On Wed, 2019-04-10 at 21:54 -0600, Subash Abhinov Kasiviswanathan wrote:

> > > We need raw IP frames from a embedded device transmitted to a PC
> > > and vice versa.
> > 
> > Sure. But you just need to encap them in some kind of ethernet frame to
> > transport them on the wire, but don't really need to care much about
> > how.
> > 
> 
> These packets will be processed as raw IP muxed frames on the PC as 
> well, not as ethernet though.

But in order to transport them, they're always encapsulated in ethernet?

> Currently, iproute2 can be used to add the underlying dev as real_dev 
> and create rmnet links over it (ip link add link rmnet_ipa0 name rmnet0 type 
> rmnet mux_id 1). Would this continue to work if -
> 1. the rmnet library were to be included directly as part of the 
> underlying driver itself
> 2. there is no underlying dev at all

Yeah, this is the big question.

If there's no underlying netdev at all, then no, it wouldn't work.
Though, it could be "faked" in a sense, by doing two things:

a) having the driver/infra always create a default channel interface,
   say mux_id 0?
b) by treating

	ip link add link rmnet_ipa0 name rmnet0 type rmnet mux_id 1

   as not creating a new netdev *on top of* but rather *as sibling to*
   "rmnet0".


The alternative is to just keep rmnet and the underlying driver, but tie
them together a little more closely so that they can - together -
register with a hypothetical new WWAN framework.

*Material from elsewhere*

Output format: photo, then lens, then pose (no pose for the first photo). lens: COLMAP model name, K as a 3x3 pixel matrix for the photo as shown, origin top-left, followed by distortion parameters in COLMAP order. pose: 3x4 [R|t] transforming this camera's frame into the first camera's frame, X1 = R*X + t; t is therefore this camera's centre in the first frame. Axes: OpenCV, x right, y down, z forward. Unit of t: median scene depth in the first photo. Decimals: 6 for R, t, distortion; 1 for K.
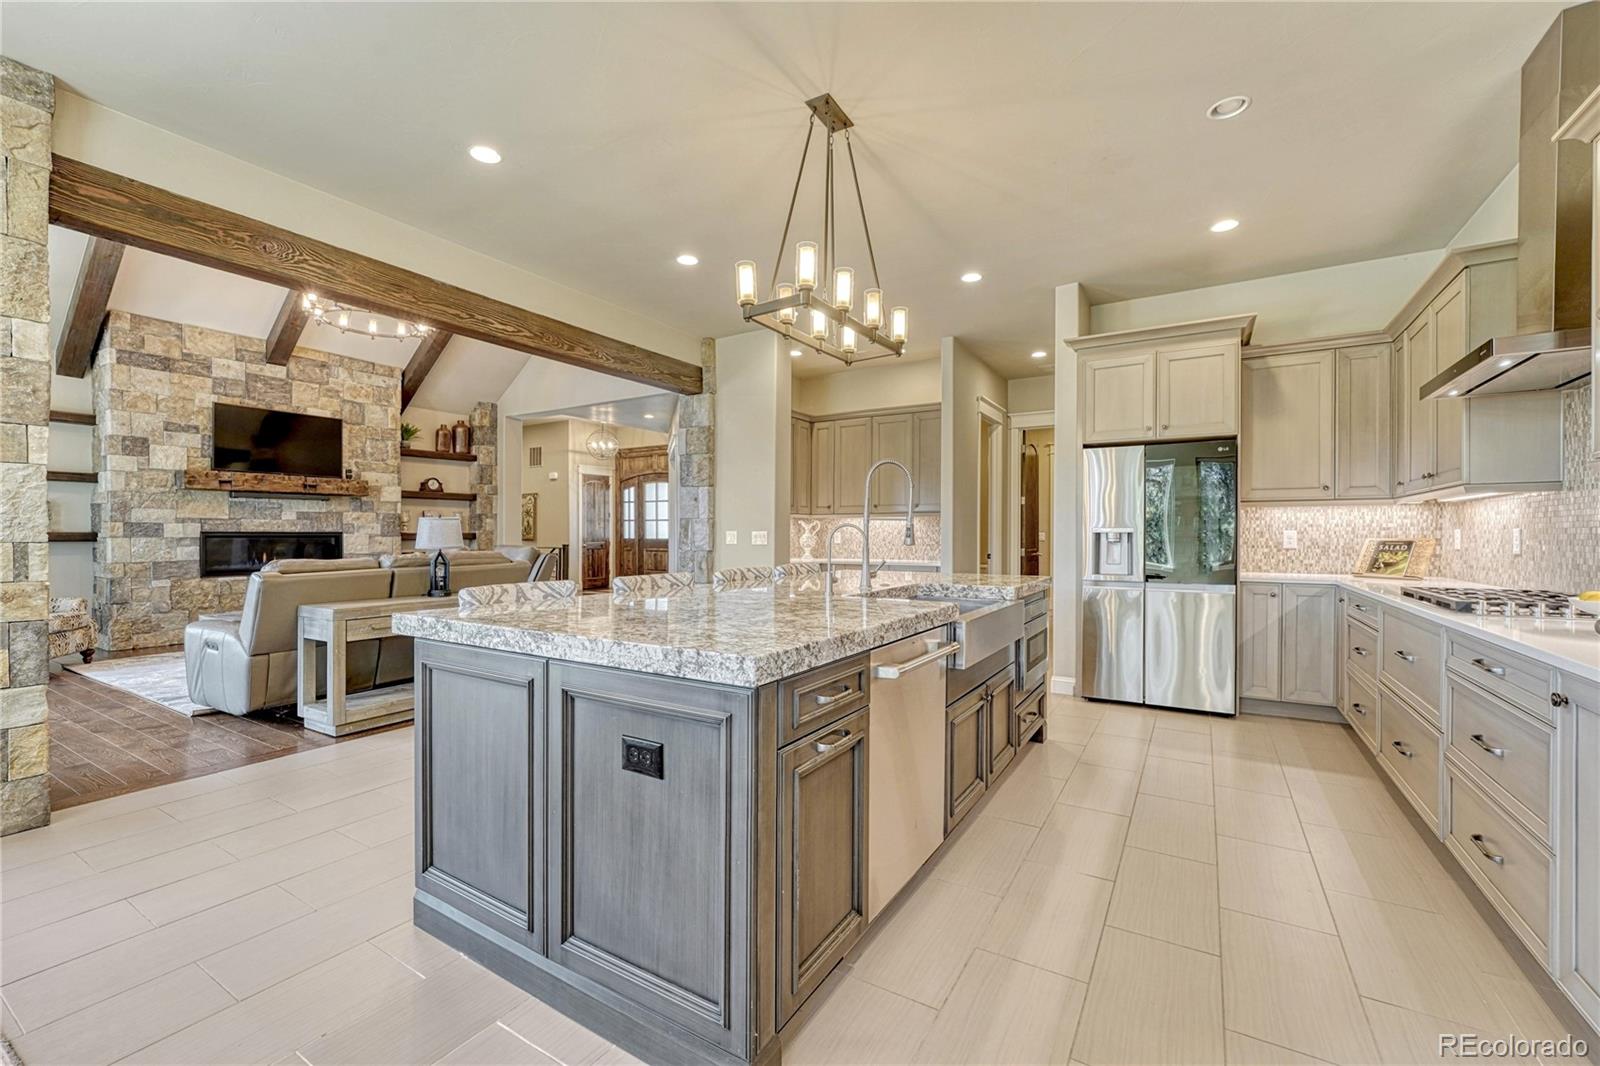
lens RADIAL K [[666.5, 0, 800.6], [0, 666.5, 535.3], [0, 0, 1]] dist [-0.011106, 0.001638]
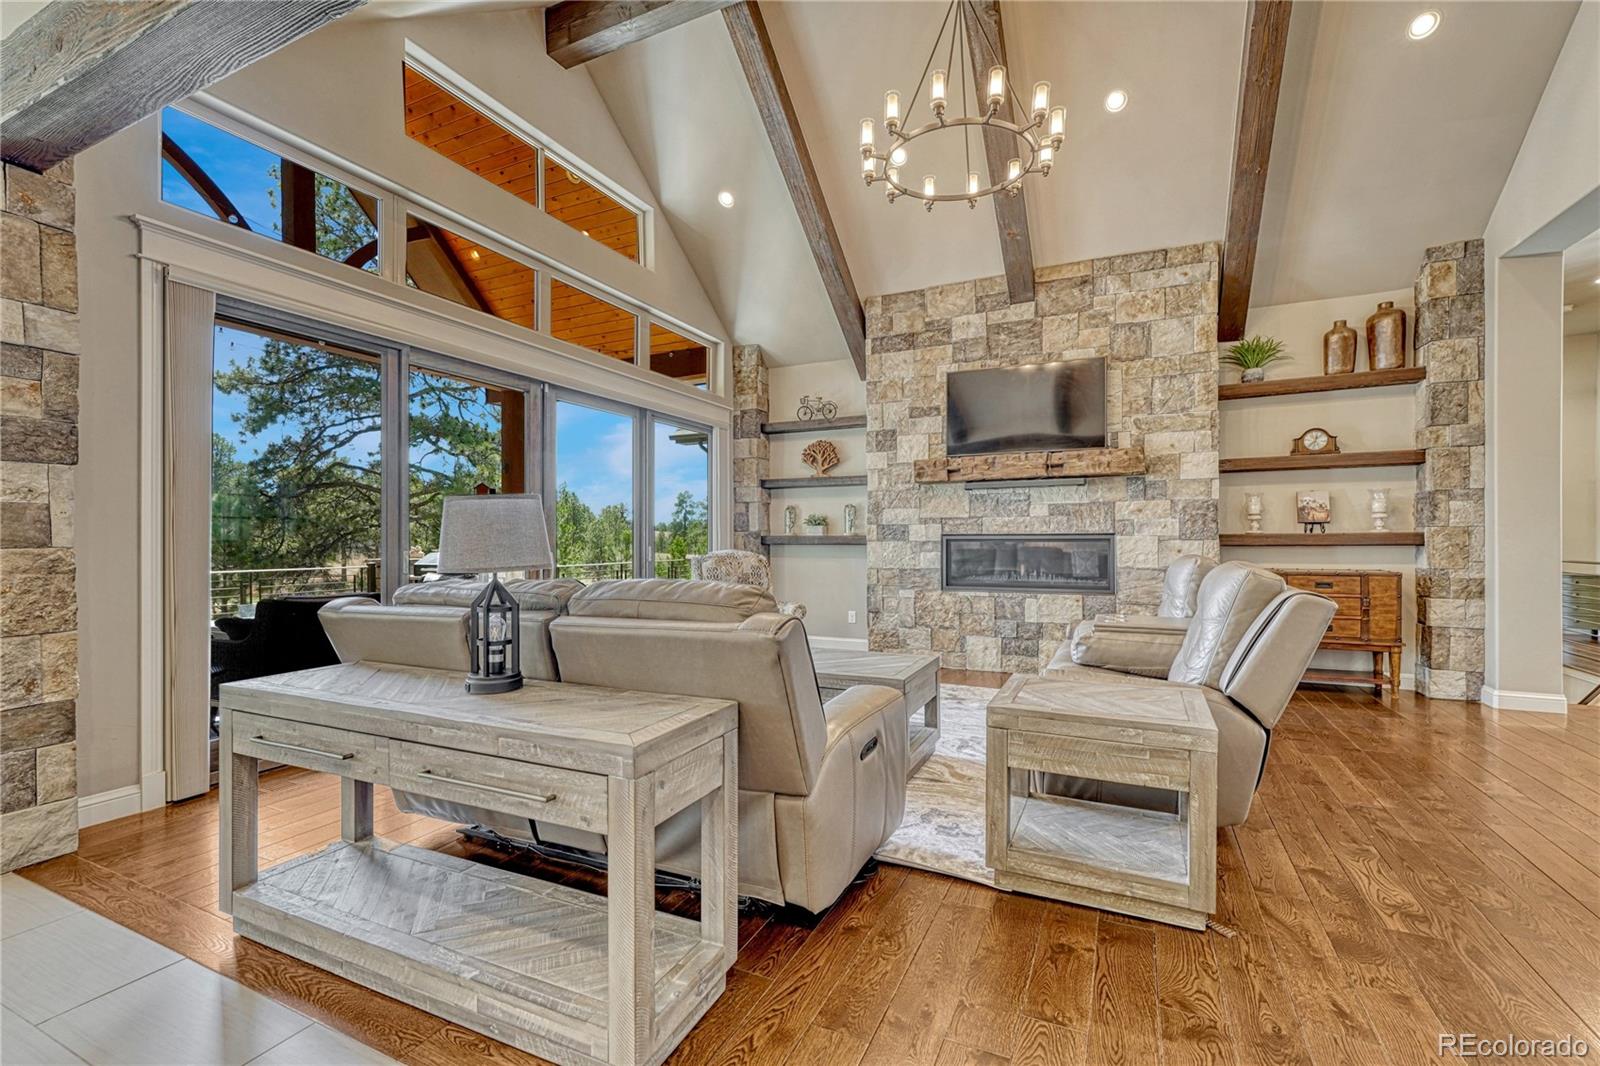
lens RADIAL K [[685.7, 0, 800.4], [0, 685.7, 541.0], [0, 0, 1]] dist [-0.005375, -0.000323]
pose [[0.100776, 0.001714, -0.994908, -0.076257], [0.002467, 0.999995, 0.001972, 0.000944], [0.994906, -0.002653, 0.100772, 0.728160]]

See - even if we create such a framework in a way that it doesn't
require an underlying netdev (which I think is the better choice for
various reasons, particularly related to 5G), then there's nothing that
says that you *cannot* have it anyway and keep the exact same rmnet +
underlying driver model.

> One additional use of underlying netdev is for RPS.
> This helps to separate out the processing of the underlying netdev and
> rmnet. If rmnet were to be converted into a library, we would still need
> this functionality.

Hmm, not sure I understand this. If you do RPS/RSS then that's a
hardware function, and the netdev doesn't really come into play
immediately? If the underlying driver directly deals with multiple
netdevs that's actually an *advantage*, no?